The game has two modes: classic and expert.  To keep things moving, I’ll opt to briefly touch on the rules associated with the classic mode.

Each player gets a player mat, a player guide, and four architects of their color (numbered 1-4).  The buildings are sorted by number (1-4), face-down.  The construction site goes in the middle of the table with the resources (inhabitants & resources) placed nearby.  A starting player is chosen at random and gets the mayor pawn.

The game is played over four rounds.  For each round, you’ll use one of the four stacks of building tiles, starting with the 1’s.  The instructions say to use the cloth bag to lay the 1’s out for the first round, but it’s easier to omit the bag and create four face-down stacks.  For the first round, take the 1’s and randomly place them face down on the construction site so that 25 tiles are present.  Then, based on the number of players, remove tiles as appropriate (in a two player game for example, remove the tiles that say 3-4 and 4).

On a player’s turn, they’ll:

1. Take a building from the construction site.  To do this, they’ll lay one of their four architects down on any of the four sides of the grid, then count in that many spaces as listed on the architect.  An architect cannot be placed on top of another, nor can it point to the urbanist.

2. Move the urbanist to the space of the tile that was just taken.

3. Place the building in their city.  They must place the tile on either the matching numbered row or column displayed on the architect played (if you played a 3 architect, then the building tile must be placed on either the 3rd column or 3rd row of your city).

4. Receive the resources listed on the top left of the building tile.  If you couldn’t place your building and are thus forced to discard it, then you don’t receive the resources.

Players are free to allocate resources onto their buildings to activate them and further, move them around as need be until the game ends (they are not locked in to any one tile).  Buildings that aren’t activated at the end of the game do not score and having excess resources will cause players to lose points.

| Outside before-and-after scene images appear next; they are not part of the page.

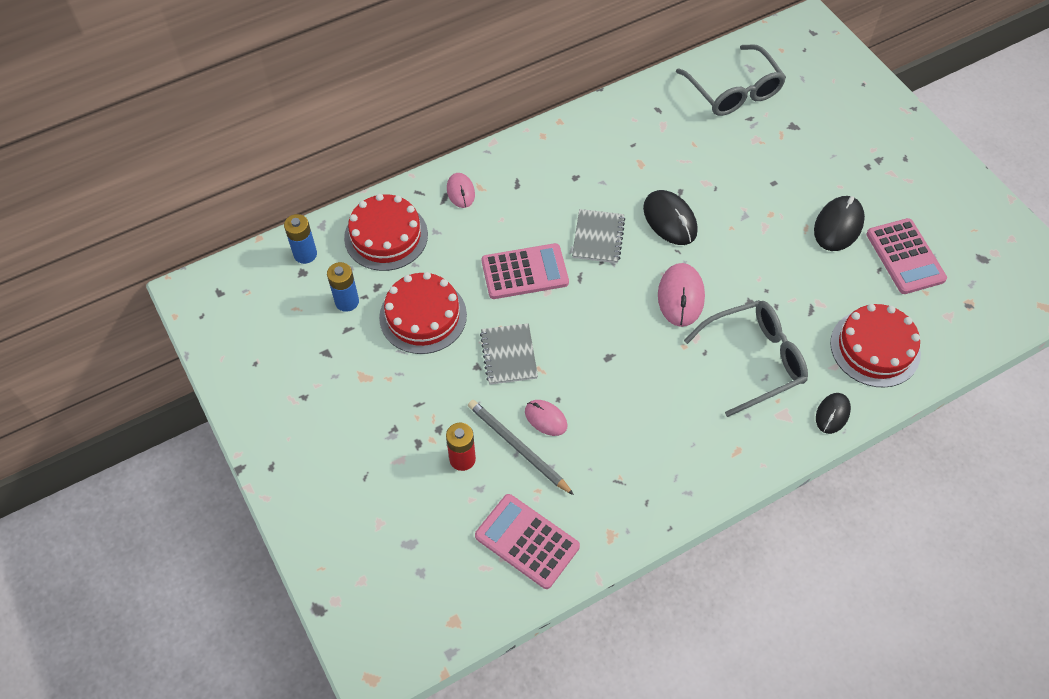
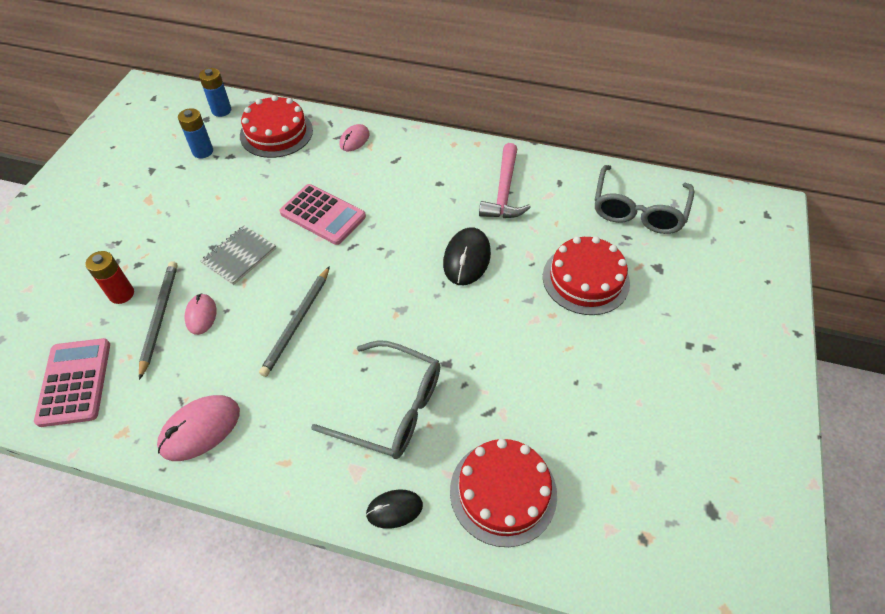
camera: 45 degrees right, 5 degrees down
(423, 316) = (228, 192): red cake -> red cake (585, 279)
(598, 237) = (400, 231): grey notebook -> none
(620, 362) = (297, 322): none -> grey pencil
(629, 147) = (504, 191): none -> pink hammer
(681, 296) = (401, 315): pink mouse -> pink mouse (200, 429)
(838, 225) = (600, 368): black mouse -> none
(905, 257) = (631, 443): pink calculator -> none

Turns continue until players have played their four architect tiles, ending the round.  To start a new round, the construction board is cleared and the #2 building tiles are laid out like the #1’s were.  When the fourth round is over, players count up their victory points and the player with the most, wins!

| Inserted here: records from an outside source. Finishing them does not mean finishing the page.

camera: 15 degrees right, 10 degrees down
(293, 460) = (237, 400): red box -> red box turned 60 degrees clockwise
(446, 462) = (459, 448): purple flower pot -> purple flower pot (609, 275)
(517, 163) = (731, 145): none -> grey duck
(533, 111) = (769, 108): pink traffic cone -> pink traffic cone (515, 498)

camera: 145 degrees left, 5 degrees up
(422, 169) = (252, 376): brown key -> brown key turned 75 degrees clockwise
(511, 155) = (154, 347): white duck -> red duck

Editor’s Note: The above doesn’t cover all of the rules found in the manual, but should give you an idea as to how the game is played.




The Review

The components are well done and more impressively, the game is quick and easy to play.  Most city builders take a while to master…”Suburbia“, for example, has a TON of tile effects that make things pretty complicated toward the end of the game.  Here, you’ll be thinking more about which buildings to go for and where to place them for maximum points as opposed to trying to remember that “X” tile will give you double points for every “Y” tile you have.  In other words, the scoring system is a bit simpler, despite the fact that each building type has its own way of scoring.  Tower tiles, for example, like to be stacked whereas wharfs like to be placed next to each other in a continuous line.

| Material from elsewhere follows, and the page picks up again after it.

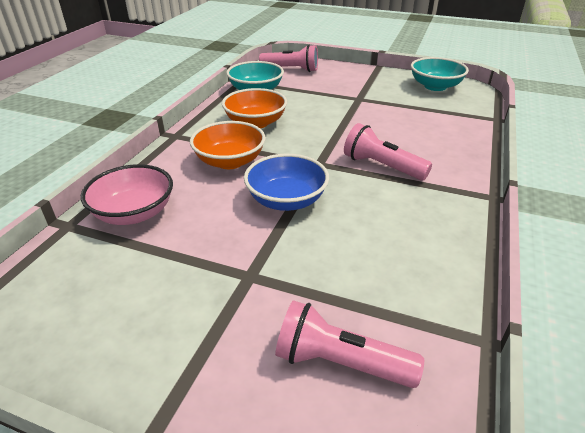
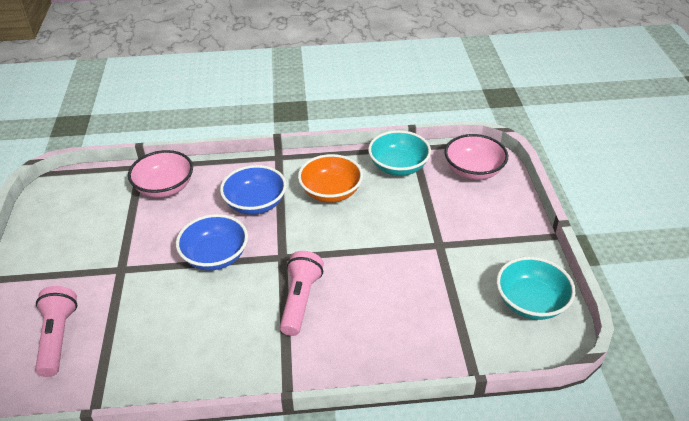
camera: 65 degrees right, 5 degrees up
(230, 161) = (255, 203): orange bowl -> blue bowl
(291, 70) = (473, 170): pink flashlight -> pink bowl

The resources are a nice touch too and I like the balancing act required to keep your score in check.  By not having enough resources, some of your tiles won’t score.  Have too much, and you’ll lose points for each excess resource you have.  This can be hard to do, what with you and your opponents fighting over row and column spaces outside the grid…not to mention the urbanist, who prevents an architect from being played in a way to where they’d point to it.  The architects are numbered one through four, so you’ll have to plan ahead and figure out which tiles to go for at the beginning of every round and hope you aren’t blocked mid-round by the other players.

Simply put, Days of Wonder has done it again…that is, make an excellent and engaging game that will no doubt be a competitor for the 2016 DGA awards coming later this year.  I picked it up on the Miniature Market website for about $47 with shipping, though the MSRP seems to be a consistent $49.99.  A little pricey for my tastes I’ll admit, though my weakness for city builders got the best of me.  If you enjoyed the simplicity of “City Tycoon“, then by all means grab this game too.